Olivia Mokiejewski a monté le collectif 9471, en référence au nombre de morts recensés dans les maisons de retraite le 5 mai 2020, jour de la création de l’association. Elle réunit déjà une centaine de familles victimes. 

Combien d’entre-elles ont porté plainte ? Il n’y a pas de chiffre pour le moment. Mais trois parquets distincts (Grasse, Nanterre, Paris) ont ouvert depuis fin mars des enquêtes, notamment pour "mise en danger de la vie d’autrui". En Île-de-France, les enquêtes ouvertes par le parquet de Nanterre visent des établissements à Chaville, Clamart et Clichy-la-Garenne.
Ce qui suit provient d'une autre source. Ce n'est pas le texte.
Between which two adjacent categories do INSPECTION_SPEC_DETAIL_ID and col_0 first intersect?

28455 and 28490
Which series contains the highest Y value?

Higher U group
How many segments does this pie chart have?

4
Elles concernent les décès d’un homme de 80 ans et de trois femmes âgées de 89 à 96 ans survenus entre le 25 mars et le 12 avril 2020.

 
Concernant les enquêtes ouvertes à Paris, les plaintes mettent en cause la gestion de la crise sanitaire dans une résidence pour personnes âgées située dans le XIIe arrondissement, ainsi qu'un Ehpad basé dans le IXe arrondissement.

"Les familles se heurtent au mur du mensonge"
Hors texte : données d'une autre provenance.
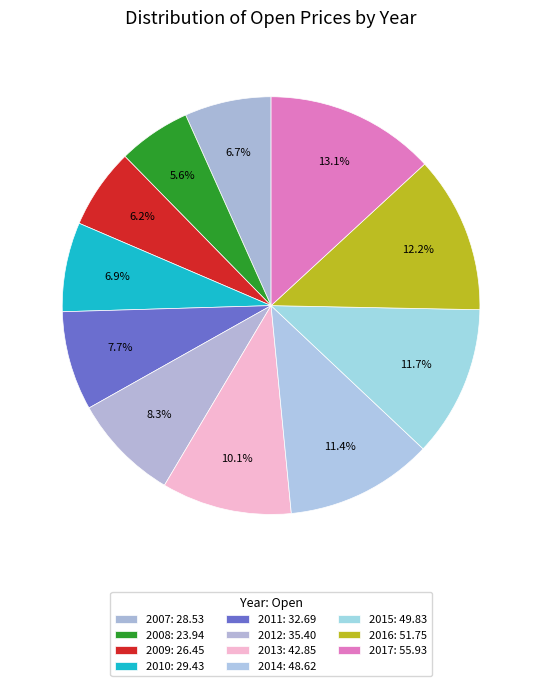

What is the smallest slice in the pie chart?

2008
Autant de procédures isolées que plusieurs avocats voudraient regrouper. "Il y a eu pour le moment 28 000 morts recensés par les autorités en France lié au Covid. Et plus de la moitié, 14 061 pour le moment, sont morts dans les Ehpad. C’est un chiffre qui est hallucinant et effrayant car il est unique en Europe. Il y a un problème visiblement et il faut que toute la lumière soit faite sur ce problème. Or les familles se heurtent à un mur du silence et même un mur du mensonge. Le seul moyen pour briser ce mur, c’est de faire appel à la justice pénale qui a les moyens d’enquêter en tous lieux et faire sortir la vérité, explique Maître Christophe Lègue-Vaques. Aujourd’hui, il y a plusieurs juridictions qui sont saisies. Il risque d’y avoir plusieurs enquêtes parallèles qui ne se recoupent pas. Sauf qu’il existe une disposition du code de procédure pénale qui permet de regrouper en une seule juridiction et si possible un pôle santé une enquête unique pour toute la France. Ça a été le cas dans les dossiers PIP ou Levothyrox​​​​​​​ et ça a un gros avantage : d’abord les magistrats sont spécialisés et ils ont à côté d’eux des spécialistes, des médecins, des pharmaciens qui peuvent leur permettre de comprendre les questions techniques qui leur sont posées." Cet avocat a décidé d’interpeller la garde des Sceaux Nicole Belloubet, pour que des enquêtes soient rapidement diligentées. 

Contactée, l’association des directeurs au service des personnes âgées estime de son côté avoir suivi le protocole sanitaire décidé par les autorités. Et renvoie également au manque cruel d’effectifs dans les Ehpad.